Le drame remonte au 15 mai dernier. Des assaillants, identifiés par l’armée nigériane comme des membres du groupe djihadiste Boko Haram, ont attaqué trois écoles de la région. Lors de cette opération, sept enseignants ainsi qu’entre 25 et 39 enfants âgés de 2 à 16 ans ont été enlevés, selon les autorités locales.
Alors que les opérations de recherche se poursuivent, aucune avancée majeure n’a été annoncée. Une situation qui alimente la colère et l’angoisse des familles, mais aussi celle de la communauté éducative. Dans un communiqué, le NUT a expliqué que cette grève vise à dénoncer « la détention prolongée de nos collègues et de nos élèves » et l’absence de signes concrets laissant espérer leur libération prochaine.

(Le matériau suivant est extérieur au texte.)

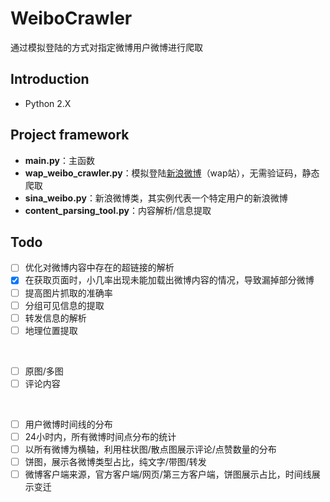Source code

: # WeiboCrawler
通过模拟登陆的方式对指定微博用户微博进行爬取

## Introduction
- Python 2.X

## Project framework
- **main.py**：主函数
- **wap_weibo_crawler.py**：模拟登陆[新浪微博](https://weibo.cn)（wap站），无需验证码，静态爬取
- **sina_weibo.py**：新浪微博类，其实例代表一个特定用户的新浪微博
- **content_parsing_tool.py**：内容解析/信息提取

## Todo
- [ ] 优化对微博内容中存在的超链接的解析
- [x] 在获取页面时，小几率出现未能加载出微博内容的情况，导致漏掉部分微博
- [ ] 提高图片抓取的准确率
- [ ] 分组可见信息的提取
- [ ] 转发信息的解析
- [ ] 地理位置提取
<br/>

- [ ] 原图/多图
- [ ] 评论内容
<br/>

- [ ] 用户微博时间线的分布
- [ ] 24小时内，所有微博时间点分布的统计
- [ ] 以所有微博为横轴，利用柱状图/散点图展示评论/点赞数量的分布
- [ ] 饼图，展示各微博类型占比，纯文字/带图/转发
- [ ] 微博客户端来源，官方客户端/网页/第三方客户端，饼图展示占比，时间线展示变迁
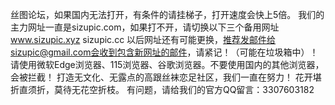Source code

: 丝图论坛，如果国内无法打开，有条件的请挂梯子，打开速度会快上5倍。
我们的主力网址一直是sizupic.com，如果打不开，请切换以下三个备用网址 www.sizupic.xyz sizupic.cc
以后网址还有可能更换，推荐发邮件给sizupic@gmail.com会收到包含新网址的邮件，请紧记！（可能在垃圾箱中）！
请使用微软Edge浏览器、115浏览器、谷歌浏览器。不要使用国内的其他浏览器，会被拦截！
打造无文化、无露点的高跟丝袜恋足社区，我们一直在努力！
花开堪折直须折，莫待无花空折枝。
有问题，请给我们的官方QQ留言：3307603182
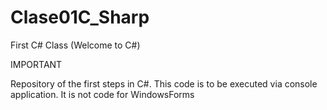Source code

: # Clase01C_Sharp
First C# Class (Welcome to C#)

IMPORTANT

Repository of the first steps in C#. 
This code is to be executed via console application. 
It is not code for WindowsForms
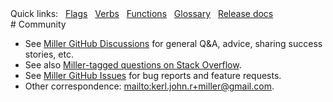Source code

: <!---  PLEASE DO NOT EDIT DIRECTLY. EDIT THE .md.in FILE PLEASE. --->
<div>
<span class="quicklinks">
Quick links:
&nbsp;
<a class="quicklink" href="../reference-main-flag-list/index.html">Flags</a>
&nbsp;
<a class="quicklink" href="../reference-verbs/index.html">Verbs</a>
&nbsp;
<a class="quicklink" href="../reference-dsl-builtin-functions/index.html">Functions</a>
&nbsp;
<a class="quicklink" href="../glossary/index.html">Glossary</a>
&nbsp;
<a class="quicklink" href="../release-docs/index.html">Release docs</a>
</span>
</div>
# Community

* See [Miller GitHub Discussions](https://github.com/johnkerl/miller/discussions) for general Q&A, advice, sharing success stories, etc.
* See also [Miller-tagged questions on Stack Overflow](https://stackoverflow.com/questions/tagged/miller?tab=Newest).
* See [Miller GitHub Issues](https://github.com/johnkerl/miller/issues) for bug reports and feature requests.
* Other correspondence: [mailto:kerl.john.r+miller@gmail.com](mailto:kerl.john.r+miller@gmail.com).
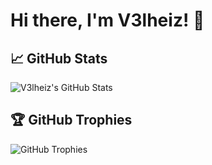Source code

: # Hi there, I'm V3lheiz! 👋


## 📈 GitHub Stats
![V3lheiz's GitHub Stats](https://github-readme-stats.vercel.app/api?username=V3lheiz&show_icons=true&theme=radical)

## 🏆 GitHub Trophies
![GitHub Trophies](https://github-profile-trophy.vercel.app/?username=V3lheiz&theme=monokai)
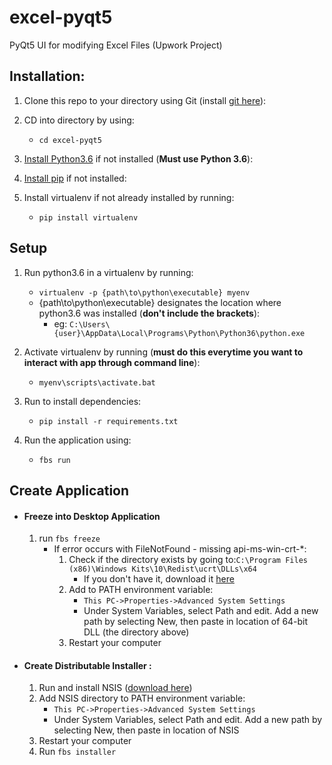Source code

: # excel-pyqt5
PyQt5 UI for modifying Excel Files (Upwork Project)

## Installation:
1. Clone this repo to your directory using Git (install [git here](https://git-scm.com/downloads)):


2. CD into directory by using:
    - `cd excel-pyqt5`


3. [Install Python3.6](https://www.python.org/downloads/release/python-360/) if not installed (**Must use Python 3.6**):


4. [Install pip](https://pip.pypa.io/en/stable/installing/) if not installed:


5. Install virtualenv if not already installed by running:
    - `pip install virtualenv`


## Setup
1. Run python3.6 in a virtualenv by running:
    - `virtualenv -p {path\to\python\executable} myenv`
    - {path\to\python\executable} designates the location where python3.6 was installed (**don't include the brackets**):
        - eg:  `C:\Users\{user}\AppData\Local\Programs\Python\Python36\python.exe`


2. Activate virtualenv by running (**must do this everytime you want to interact with app through command line**):
    - `myenv\scripts\activate.bat`


3. Run to install dependencies:
    - `pip install -r requirements.txt`


4. Run the application using:
    - `fbs run`

## Create Application
* #### Freeze into Desktop Application
    1. run `fbs freeze`
        * If error occurs with FileNotFound - missing api-ms-win-crt-*:
            1. Check if the directory exists by going to:`C:\Program Files (x86)\Windows Kits\10\Redist\ucrt\DLLs\x64`
                - If you don't have it, download it [here](https://developer.microsoft.com/en-us/windows/downloads/windows-10-sdk/)
            2. Add to PATH environment variable:
                * `This PC->Properties->Advanced System Settings`
                * Under System Variables, select Path and edit. Add a new path by selecting New, then paste in location of 64-bit DLL (the directory above)
            3. Restart your computer


* #### Create Distributable Installer :
    1. Run and install NSIS ([download here](https://sourceforge.net/projects/nsis/files/NSIS%203/3.06.1/nsis-3.06.1-setup.exe/download?use_mirror=iweb&download=))
    2. Add NSIS directory to PATH environment variable:
        * `This PC->Properties->Advanced System Settings`
        * Under System Variables, select Path and edit. Add a new path by selecting New, then paste in location of NSIS
    3. Restart your computer
    3. Run `fbs installer`
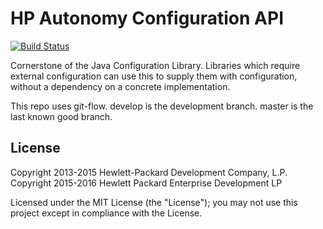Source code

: # HP Autonomy Configuration API

[![Build Status](https://travis-ci.org/hpe-idol/java-configuration-api.svg?branch=master)](https://travis-ci.org/hpe-idol/java-configuration-api)

Cornerstone of the Java Configuration Library.  Libraries which require external configuration can use this to supply them with configuration, without a dependency on a concrete implementation.

This repo uses git-flow. develop is the development branch. master is the last known good branch.

## License
Copyright 2013-2015 Hewlett-Packard Development Company, L.P.
Copyright 2015-2016 Hewlett Packard Enterprise Development LP

Licensed under the MIT License (the "License"); you may not use this project except in compliance with the License.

Si les enlèvements contre rançon sont fréquents dans le nord du Nigeria, ce type d’attaque reste rare dans l’État d’Oyo, l’un des plus peuplés du pays. Cet épisode relance le débat sur la sécurité des établissements scolaires et sur la capacité des autorités à protéger les populations face à la menace persistante des groupes armés.
En suspendant les cours jusqu’à nouvel ordre, les enseignants entendent maintenir la pression sur le gouvernement afin d’obtenir des actions rapides et efficaces pour retrouver les victimes et garantir leur retour en toute sécurité.